_LISTA DE TAREFAS_
**A.** Responda às perguntas sobre o excerto acerca da censura.
(i) Segundo o excerto, quem queria encontrar formas de fazer ouvir as suas vozes quando o Index on Censorship começou?
(ii) Que dois países são apontados como sítios onde ainda se praticam formas tradicionais de censura?
(iii) De que diz Donald Trump que os meios de comunicação independentes são responsáveis?
**B.** Altere o excerto sobre a censura a partir de "A censura de" e seguindo até "que ainda exista?", trocando "censura" por "restrição".

_EXCERTO DO TEXTO_

########################################

Vimos uma grande liberalização nos últimos 45 anos, mas, ao mesmo tempo, nos tempos recentes, vimos uma certa perda de alguns dos progressos que foram alcançados, particularmente nos anos que se sucederam à queda do Muro de Berlim. Quando o Index on Censorship começou, foi porque os dissidentes soviéticos, por trás da sua própria cortina, queriam encontrar formas de fazer ouvir as suas vozes. Infelizmente, ainda hoje, em sítios como a Rússia e também na Hungria ou Polónia, dissidentes, escritores e meios de comunicação independentes lutam contra opressão muito grave. O que notámos nos últimos anos é que países democráticos estão, cada vez mais, a adotar práticas autoritárias. A Turquia também é um bom exemplo disso. Ainda que vejamos, sobretudo na Internet, muito mais gente capaz de falar — as pessoas têm “avenidas” para falar que nunca tiveram antes –, também estamos a ver cada vez mais repressão, em países livres, onde pensávamos que tínhamos alcançado a liberdade de expressão.
A censura de hoje é a mesma que existia nos anos 70?
Assume formas diferentes. Há países onde ainda são praticadas formas tradicionais de censura. Sítios como o Irão ou a China, onde há entidades responsáveis por olhar para filmes e cortar ou proibir alguns tipos de conteúdos, por exemplo. Mas a censura também mudou. Temos novas formas de comunicação, que não tínhamos na década de 70. Os governos e outras entidades estão a usar a Internet para controlar a liberdade de expressão, através da vigilância. Vemos também notícias de que se recorre à máfia para silenciar outros.
Como é que a censura se manifesta em países onde não esperamos que ainda exista?
Há um impulso crescente da censura nas democracias, bem como uma intolerância crescente para com opiniões diferentes das nossas. A grande maravilha da liberdade de expressão é que permite que toda a gente se exprima livremente, mas temos de estar abertos a viver com a visão de pessoas com quem discordamos e que consideramos ofensiva. Uma das coisas que se nota nos movimentos de populismo é que são altamente intolerantes em relação aos pontos de vista de outras pessoas e usam “máfias” para as calar. Estamos a ver estes movimentos em países onde achávamos que tínhamos liberdade de expressão, como o Reino Unido ou os Estados Unidos. Também há governos a fazerem esta pressão. Se pensarmos em alguém como Donald Trump, ele fala como um clássico autoritário. Donald Trump fala como um ditador quando diz que os meios de comunicação independentes dão fake news. Está a usar exatamente a mesma linguagem que um ditador usa.

########################################

_CONJUNTO DE LINHAS_

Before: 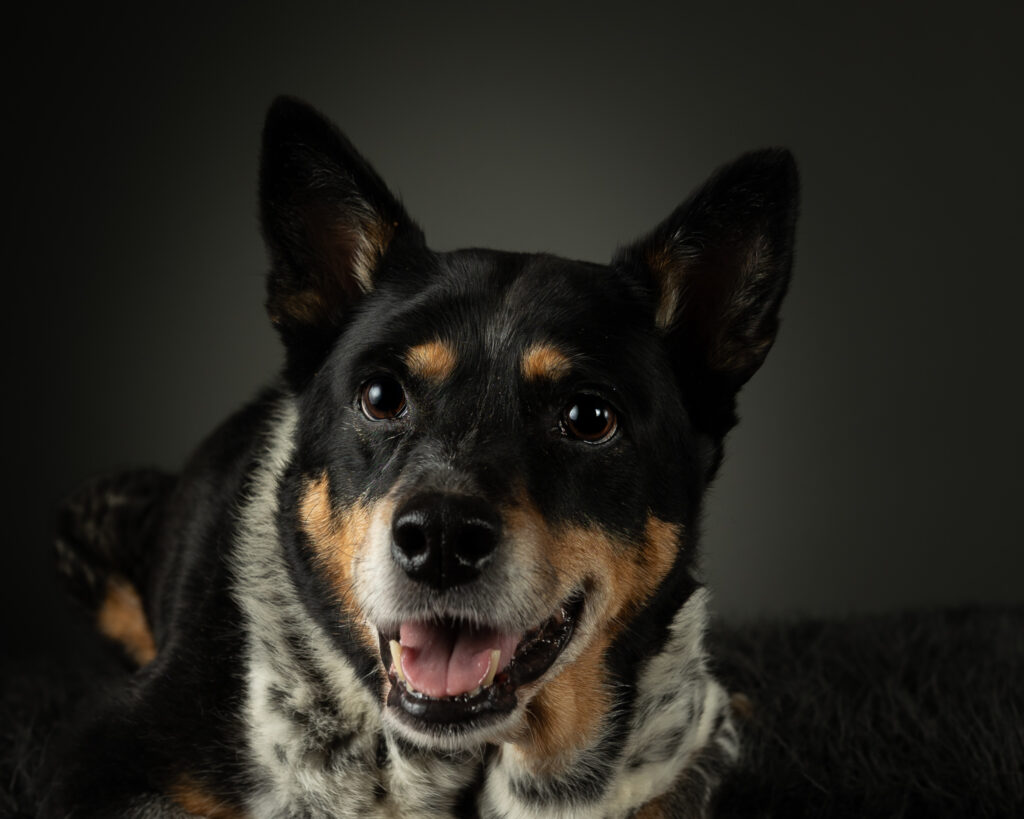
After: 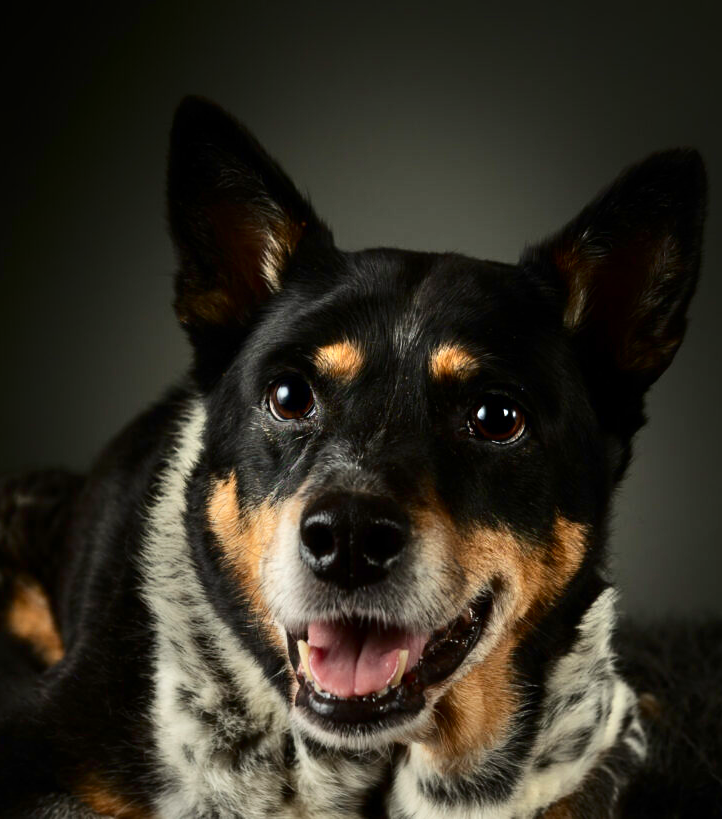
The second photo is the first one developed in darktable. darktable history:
tone equalizer: -7 EV 0.155 EV, -6 EV 0.61 EV, -5 EV 1.14 EV, -4 EV 1.3 EV, -3 EV 1.17 EV, -2 EV 0.6 EV, -1 EV 0.159 EV, smoothing diameter 24.85%, edges refinement/feathering 11.94, preserve details guided filter
crop and rotate: left 9.06%, right 20.346%
contrast brightness saturation: contrast 0.2, brightness -0.101, saturation 0.102
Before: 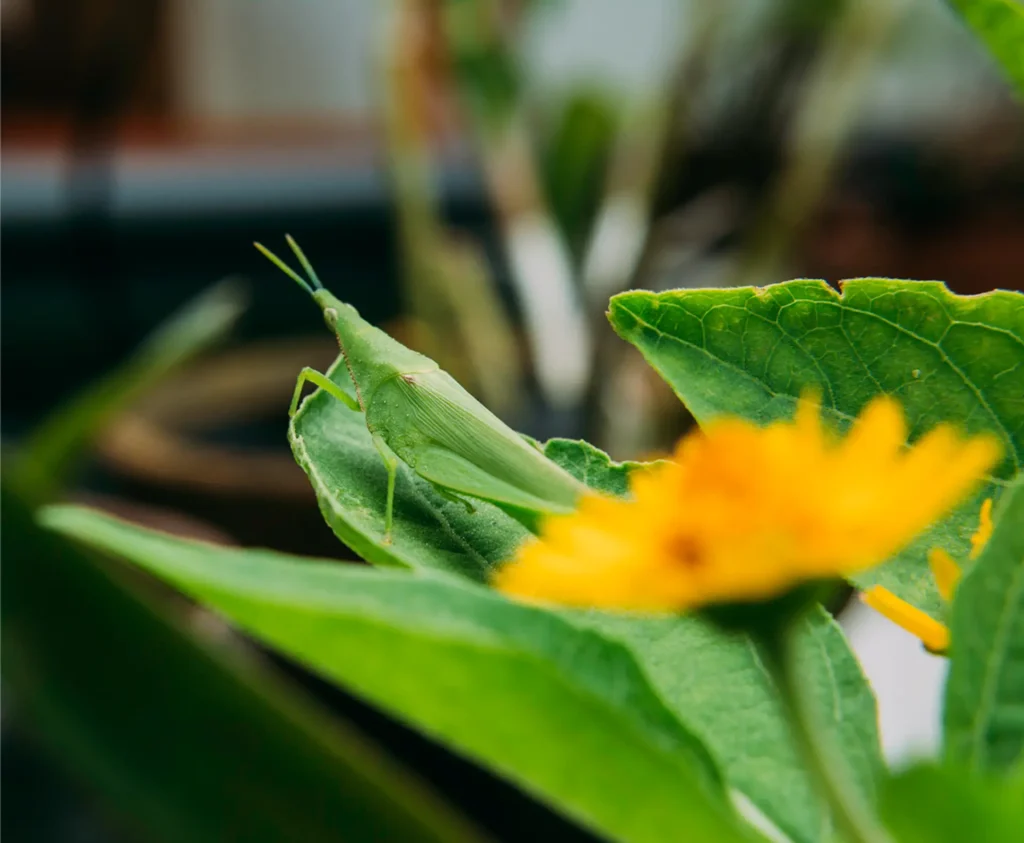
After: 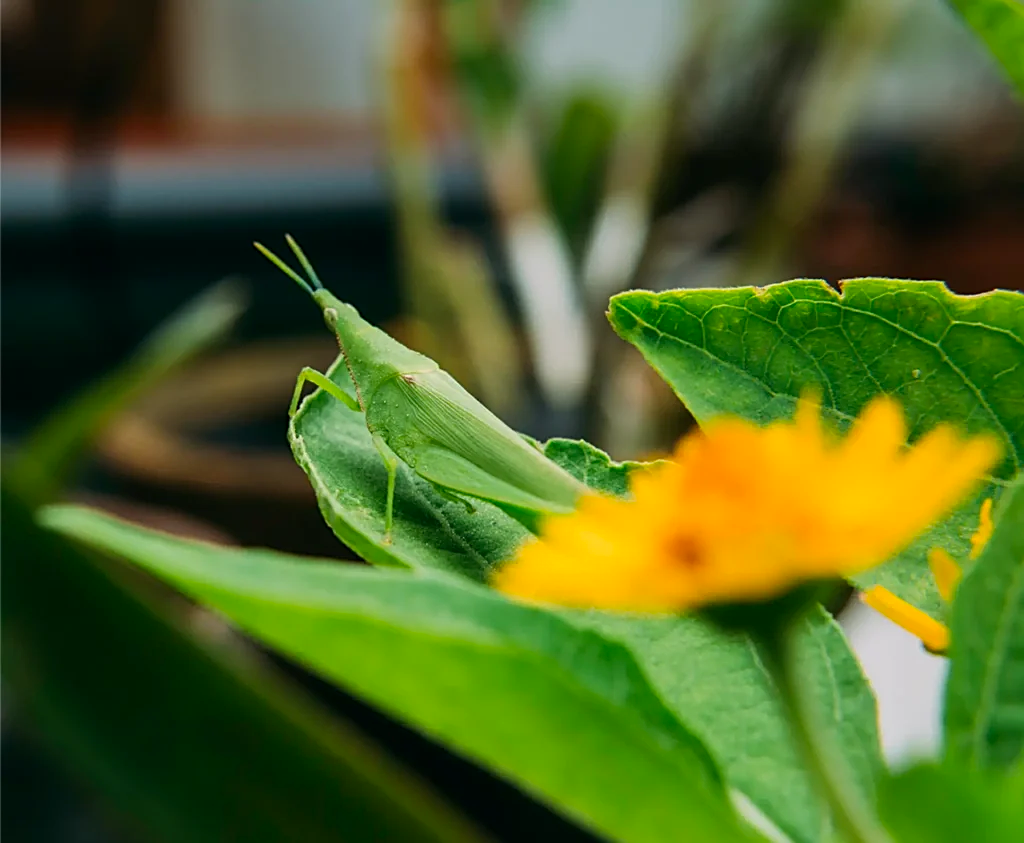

########################################

_RESPOSTAS ÀS TAREFAS_
**A.**
(i) Os dissidentes soviéticos.
(ii) O Irão e a China.
(iii) De dar fake news.

**B.**
A restrição de hoje é a mesma que existia nos anos 70?
Assume formas diferentes. Há países onde ainda são praticadas formas tradicionais de restrição. Sítios como o Irão ou a China, onde há entidades responsáveis por olhar para filmes e cortar ou proibir alguns tipos de conteúdos, por exemplo. Mas a restrição também mudou. Temos novas formas de comunicação, que não tínhamos na década de 70. Os governos e outras entidades estão a usar a Internet para controlar a liberdade de expressão, através da vigilância. Vemos também notícias de que se recorre à máfia para silenciar outros.
Como é que a restrição se manifesta em países onde não esperamos que ainda exista?